──────── Dataset records ────────
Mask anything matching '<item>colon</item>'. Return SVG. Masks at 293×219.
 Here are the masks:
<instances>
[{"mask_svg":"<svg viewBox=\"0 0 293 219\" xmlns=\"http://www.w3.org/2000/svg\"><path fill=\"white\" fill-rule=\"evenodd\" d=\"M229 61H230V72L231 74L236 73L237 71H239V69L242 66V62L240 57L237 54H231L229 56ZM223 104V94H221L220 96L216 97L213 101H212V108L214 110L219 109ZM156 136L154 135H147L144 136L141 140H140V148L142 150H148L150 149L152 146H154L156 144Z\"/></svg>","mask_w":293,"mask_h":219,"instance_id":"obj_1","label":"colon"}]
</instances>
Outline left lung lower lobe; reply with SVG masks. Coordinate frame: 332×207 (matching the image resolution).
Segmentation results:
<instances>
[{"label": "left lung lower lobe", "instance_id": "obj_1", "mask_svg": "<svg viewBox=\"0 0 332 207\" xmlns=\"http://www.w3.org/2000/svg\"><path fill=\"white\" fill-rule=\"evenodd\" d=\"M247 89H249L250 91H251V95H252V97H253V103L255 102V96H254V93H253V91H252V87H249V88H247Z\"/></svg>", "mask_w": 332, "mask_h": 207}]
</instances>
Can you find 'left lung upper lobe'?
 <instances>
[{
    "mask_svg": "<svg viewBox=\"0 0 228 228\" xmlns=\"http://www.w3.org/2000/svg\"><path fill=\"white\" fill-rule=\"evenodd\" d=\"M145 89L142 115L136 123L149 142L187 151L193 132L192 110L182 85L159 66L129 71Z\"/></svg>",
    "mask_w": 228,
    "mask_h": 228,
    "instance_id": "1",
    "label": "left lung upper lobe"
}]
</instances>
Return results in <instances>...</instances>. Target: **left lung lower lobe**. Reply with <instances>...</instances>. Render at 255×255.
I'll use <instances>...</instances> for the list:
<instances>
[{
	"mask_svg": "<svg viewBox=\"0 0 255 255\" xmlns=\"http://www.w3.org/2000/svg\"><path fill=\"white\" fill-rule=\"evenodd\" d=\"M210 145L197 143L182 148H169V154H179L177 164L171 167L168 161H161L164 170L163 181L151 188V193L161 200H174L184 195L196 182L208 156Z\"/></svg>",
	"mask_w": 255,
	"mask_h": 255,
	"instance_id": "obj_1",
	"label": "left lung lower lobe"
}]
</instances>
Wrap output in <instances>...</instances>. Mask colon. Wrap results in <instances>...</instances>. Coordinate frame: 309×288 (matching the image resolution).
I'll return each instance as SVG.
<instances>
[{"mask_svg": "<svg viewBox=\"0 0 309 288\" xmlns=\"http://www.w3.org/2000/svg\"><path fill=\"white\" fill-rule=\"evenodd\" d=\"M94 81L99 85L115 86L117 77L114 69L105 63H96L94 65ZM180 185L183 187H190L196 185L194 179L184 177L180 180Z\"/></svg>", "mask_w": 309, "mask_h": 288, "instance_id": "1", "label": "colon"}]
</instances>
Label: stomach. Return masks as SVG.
────────
Return every line of the listing above that contains the word "matching", treating uppercase and lowercase letters as distinct.

• Solution to the problem
Mask anything matching '<item>colon</item>'. Return SVG. Masks at 293×219.
Outline left lung lower lobe; reply with SVG masks. Coordinate frame: 332×207 (matching the image resolution).
Wrap output in <instances>...</instances>. Mask colon. Wrap results in <instances>...</instances>. Coordinate frame: 309×288 (matching the image resolution).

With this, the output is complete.